Should anyone care what I think about the homosexuality and marriage

Should anyone care what I think about the homosexuality and marriage May 11, 2012

…this Orthodox blogger says it for me (lengthy quote ahead but please do read it all):

“When my gay friend asked me whether I was required to hate her, I told her no. She asked me why. I told her it’s because, even though I see homosexual activity (though not identity) as sinful, I believed my own sins were far worse than hers. It’s true. I really do.

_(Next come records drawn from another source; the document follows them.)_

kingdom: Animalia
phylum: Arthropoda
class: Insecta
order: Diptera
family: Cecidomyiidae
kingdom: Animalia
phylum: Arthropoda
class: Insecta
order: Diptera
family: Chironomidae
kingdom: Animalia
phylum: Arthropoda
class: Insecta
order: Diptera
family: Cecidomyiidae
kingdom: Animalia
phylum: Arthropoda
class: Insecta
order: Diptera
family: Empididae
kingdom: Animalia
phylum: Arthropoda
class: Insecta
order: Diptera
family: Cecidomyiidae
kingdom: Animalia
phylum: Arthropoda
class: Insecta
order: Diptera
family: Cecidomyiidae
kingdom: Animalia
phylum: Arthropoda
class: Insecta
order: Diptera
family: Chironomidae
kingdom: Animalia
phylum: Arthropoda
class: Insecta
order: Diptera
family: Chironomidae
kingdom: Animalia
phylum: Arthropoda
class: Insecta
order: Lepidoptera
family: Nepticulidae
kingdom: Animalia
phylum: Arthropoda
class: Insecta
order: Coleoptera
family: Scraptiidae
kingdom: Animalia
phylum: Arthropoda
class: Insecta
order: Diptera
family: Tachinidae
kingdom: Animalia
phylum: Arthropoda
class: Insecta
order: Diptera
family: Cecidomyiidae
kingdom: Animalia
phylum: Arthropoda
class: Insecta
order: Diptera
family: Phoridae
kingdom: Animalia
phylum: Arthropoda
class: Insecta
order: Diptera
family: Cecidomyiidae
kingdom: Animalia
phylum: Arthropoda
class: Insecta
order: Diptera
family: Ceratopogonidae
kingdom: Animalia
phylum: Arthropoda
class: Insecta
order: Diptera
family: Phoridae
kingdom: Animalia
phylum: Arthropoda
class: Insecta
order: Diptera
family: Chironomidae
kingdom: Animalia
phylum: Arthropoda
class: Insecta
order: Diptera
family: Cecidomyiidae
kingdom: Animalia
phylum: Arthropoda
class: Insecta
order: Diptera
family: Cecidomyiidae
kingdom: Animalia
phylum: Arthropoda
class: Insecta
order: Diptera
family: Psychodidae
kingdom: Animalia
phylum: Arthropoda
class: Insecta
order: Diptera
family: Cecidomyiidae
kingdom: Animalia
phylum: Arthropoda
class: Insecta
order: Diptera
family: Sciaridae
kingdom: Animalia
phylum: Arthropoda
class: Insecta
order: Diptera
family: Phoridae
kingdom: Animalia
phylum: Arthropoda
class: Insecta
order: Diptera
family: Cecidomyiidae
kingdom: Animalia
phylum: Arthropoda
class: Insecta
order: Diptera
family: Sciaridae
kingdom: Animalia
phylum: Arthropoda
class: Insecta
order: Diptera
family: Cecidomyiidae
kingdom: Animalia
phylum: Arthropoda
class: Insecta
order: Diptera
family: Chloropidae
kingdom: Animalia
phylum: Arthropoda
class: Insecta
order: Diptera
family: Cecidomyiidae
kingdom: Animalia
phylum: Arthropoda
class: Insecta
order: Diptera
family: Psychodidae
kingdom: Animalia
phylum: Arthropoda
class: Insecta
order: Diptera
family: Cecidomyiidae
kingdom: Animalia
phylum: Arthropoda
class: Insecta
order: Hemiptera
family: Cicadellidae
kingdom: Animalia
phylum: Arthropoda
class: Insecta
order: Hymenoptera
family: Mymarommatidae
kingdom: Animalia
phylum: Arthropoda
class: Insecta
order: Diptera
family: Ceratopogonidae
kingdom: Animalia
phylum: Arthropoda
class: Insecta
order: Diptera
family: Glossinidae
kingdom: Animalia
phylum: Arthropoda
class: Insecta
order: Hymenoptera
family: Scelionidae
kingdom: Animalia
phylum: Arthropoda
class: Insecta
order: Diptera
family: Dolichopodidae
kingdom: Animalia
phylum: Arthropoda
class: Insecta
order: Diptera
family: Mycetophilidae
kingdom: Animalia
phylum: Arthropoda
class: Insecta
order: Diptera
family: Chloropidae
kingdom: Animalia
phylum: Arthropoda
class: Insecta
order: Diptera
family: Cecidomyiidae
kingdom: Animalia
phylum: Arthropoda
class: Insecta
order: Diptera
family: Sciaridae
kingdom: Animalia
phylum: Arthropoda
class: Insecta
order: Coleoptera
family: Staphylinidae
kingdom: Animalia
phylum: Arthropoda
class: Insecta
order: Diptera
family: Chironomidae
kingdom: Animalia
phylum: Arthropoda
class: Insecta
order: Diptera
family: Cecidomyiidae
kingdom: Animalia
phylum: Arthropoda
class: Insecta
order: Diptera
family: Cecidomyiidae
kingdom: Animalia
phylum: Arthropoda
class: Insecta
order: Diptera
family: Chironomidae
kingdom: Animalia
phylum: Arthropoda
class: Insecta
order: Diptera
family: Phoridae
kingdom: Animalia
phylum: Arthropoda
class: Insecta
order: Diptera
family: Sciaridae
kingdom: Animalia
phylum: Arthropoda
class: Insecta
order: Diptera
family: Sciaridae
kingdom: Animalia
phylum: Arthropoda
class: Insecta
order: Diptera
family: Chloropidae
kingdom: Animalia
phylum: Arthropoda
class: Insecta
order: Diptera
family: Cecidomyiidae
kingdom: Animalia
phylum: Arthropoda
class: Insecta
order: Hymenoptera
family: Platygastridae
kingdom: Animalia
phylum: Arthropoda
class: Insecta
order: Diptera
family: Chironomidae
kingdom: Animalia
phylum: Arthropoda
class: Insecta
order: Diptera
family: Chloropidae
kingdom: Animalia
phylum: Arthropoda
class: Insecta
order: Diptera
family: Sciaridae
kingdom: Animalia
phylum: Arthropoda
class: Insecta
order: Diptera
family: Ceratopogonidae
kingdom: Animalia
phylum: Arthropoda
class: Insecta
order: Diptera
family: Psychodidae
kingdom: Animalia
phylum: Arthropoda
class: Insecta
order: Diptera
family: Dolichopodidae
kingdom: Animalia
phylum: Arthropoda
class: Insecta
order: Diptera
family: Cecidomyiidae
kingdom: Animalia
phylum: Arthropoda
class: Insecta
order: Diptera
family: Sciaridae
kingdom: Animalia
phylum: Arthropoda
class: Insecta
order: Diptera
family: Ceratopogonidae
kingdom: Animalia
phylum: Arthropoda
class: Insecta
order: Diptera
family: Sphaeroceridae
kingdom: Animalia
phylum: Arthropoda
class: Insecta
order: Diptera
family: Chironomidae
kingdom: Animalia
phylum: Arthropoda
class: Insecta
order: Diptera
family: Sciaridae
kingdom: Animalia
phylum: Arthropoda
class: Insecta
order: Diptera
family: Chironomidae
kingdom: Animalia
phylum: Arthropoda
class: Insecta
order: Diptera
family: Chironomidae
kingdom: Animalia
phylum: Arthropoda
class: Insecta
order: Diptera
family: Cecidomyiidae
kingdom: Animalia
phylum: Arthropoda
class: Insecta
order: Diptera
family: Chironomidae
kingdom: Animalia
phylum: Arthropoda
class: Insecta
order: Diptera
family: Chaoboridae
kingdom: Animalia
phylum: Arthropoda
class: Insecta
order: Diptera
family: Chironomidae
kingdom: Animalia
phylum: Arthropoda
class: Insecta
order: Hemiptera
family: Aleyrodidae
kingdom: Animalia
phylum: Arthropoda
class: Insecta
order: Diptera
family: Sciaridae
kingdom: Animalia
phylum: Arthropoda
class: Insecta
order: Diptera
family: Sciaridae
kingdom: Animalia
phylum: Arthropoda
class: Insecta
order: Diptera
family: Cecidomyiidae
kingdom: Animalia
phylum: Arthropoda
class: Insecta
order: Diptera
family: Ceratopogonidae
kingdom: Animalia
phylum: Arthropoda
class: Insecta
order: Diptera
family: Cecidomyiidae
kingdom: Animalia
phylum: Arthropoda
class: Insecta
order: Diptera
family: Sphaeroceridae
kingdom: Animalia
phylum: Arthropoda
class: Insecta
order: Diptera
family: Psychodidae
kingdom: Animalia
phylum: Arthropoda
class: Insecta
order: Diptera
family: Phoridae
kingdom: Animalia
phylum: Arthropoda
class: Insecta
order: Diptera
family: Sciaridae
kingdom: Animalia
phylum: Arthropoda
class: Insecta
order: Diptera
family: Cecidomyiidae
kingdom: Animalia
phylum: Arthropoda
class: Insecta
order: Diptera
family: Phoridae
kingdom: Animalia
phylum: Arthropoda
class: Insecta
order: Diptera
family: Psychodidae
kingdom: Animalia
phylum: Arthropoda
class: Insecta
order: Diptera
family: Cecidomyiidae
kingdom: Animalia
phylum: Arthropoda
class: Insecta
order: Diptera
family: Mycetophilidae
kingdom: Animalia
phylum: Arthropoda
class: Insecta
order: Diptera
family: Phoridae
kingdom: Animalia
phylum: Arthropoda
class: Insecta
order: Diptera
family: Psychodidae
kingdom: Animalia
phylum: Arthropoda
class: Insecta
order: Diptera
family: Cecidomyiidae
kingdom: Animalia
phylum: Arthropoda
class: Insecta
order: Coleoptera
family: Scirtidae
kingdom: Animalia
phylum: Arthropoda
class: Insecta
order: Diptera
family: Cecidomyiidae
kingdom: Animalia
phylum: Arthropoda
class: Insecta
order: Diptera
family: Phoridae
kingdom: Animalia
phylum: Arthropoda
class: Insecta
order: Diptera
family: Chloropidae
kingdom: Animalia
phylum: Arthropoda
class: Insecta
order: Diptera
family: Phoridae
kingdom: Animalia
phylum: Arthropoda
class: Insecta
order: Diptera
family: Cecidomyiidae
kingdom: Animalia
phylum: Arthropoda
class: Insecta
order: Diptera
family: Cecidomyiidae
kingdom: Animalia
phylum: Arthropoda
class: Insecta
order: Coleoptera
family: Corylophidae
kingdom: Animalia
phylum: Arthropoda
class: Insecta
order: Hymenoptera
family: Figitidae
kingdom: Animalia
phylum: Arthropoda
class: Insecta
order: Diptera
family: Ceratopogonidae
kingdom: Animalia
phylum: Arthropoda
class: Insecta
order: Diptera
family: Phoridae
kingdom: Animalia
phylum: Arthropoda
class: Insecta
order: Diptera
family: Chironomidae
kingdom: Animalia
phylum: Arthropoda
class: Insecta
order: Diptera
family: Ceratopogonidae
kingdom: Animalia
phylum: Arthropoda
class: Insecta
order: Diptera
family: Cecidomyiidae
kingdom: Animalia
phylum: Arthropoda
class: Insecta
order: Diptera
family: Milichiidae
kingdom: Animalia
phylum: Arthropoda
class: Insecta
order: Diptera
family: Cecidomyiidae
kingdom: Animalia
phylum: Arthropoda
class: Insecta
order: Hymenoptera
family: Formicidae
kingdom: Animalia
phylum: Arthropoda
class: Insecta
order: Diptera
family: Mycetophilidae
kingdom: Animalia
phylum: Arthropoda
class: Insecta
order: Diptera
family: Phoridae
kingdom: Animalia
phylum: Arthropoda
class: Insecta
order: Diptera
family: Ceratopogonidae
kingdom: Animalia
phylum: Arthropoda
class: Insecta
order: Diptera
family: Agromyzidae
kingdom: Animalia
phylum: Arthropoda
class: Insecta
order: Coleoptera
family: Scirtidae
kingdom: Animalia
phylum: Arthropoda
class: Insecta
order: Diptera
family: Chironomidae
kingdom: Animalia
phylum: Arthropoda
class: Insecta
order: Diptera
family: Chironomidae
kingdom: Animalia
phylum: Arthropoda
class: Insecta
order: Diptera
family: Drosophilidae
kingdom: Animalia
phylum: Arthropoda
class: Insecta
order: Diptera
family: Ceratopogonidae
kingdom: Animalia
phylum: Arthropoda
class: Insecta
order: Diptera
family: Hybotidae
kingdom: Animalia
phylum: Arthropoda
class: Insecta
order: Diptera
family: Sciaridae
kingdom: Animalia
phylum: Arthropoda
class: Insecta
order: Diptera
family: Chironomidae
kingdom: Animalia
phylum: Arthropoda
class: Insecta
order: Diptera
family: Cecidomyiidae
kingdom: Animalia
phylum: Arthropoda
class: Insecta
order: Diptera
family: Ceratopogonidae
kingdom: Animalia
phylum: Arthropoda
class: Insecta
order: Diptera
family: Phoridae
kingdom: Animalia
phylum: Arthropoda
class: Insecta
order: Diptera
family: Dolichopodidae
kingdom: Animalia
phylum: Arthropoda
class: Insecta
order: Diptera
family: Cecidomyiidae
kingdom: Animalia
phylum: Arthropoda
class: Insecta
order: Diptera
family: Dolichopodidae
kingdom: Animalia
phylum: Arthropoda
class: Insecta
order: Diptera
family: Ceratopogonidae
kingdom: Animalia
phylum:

And I am (by choice) bound by my faith commitments to believe that, to see myself as the “chief of sinners.” I confess that every time I am about to engage in the most central act of my faith—receiving Holy Communion.
I do not in any sense believe that I am better than someone else just because the set of temptations I have and those I succumb to are different from someone else’s. How can I hate someone else for his sins or his temptations? I have so many of my own.
To be honest, I don’t really know how I would have voted on North Carolina’s Amendment One. I haven’t lived there for eight years now, so I’m not really a part of its life any more. I do know that I think the state should get out of licensing marriages entirely, if only because it almost inevitably leads to problems like this.
I do not believe that every sin should be illegal, and homosexual activity is one I do not think needs to be illegal. (And certainly one cannot criminalize feelings, either.) Yes, I do regard these things as symptomatic of a fallen humanity, but I don’t think that anyone’s salvation is furthered by criminalization.
I do, however, have a very serious concern about enshrining things at odds with religious communities’ doctrine as “civil rights,” because of what that does to religious liberty, a civil right long guaranteed under the U.S. Constitution. Once something is a civil right, then those who refuse to grant that right and not to hinder it in any way are subject to legal action—there have already been people successfully sued for not going along with gay weddings due to the dictates of their consciences, people who were minding their own business and just didn’t want to be a part of it.”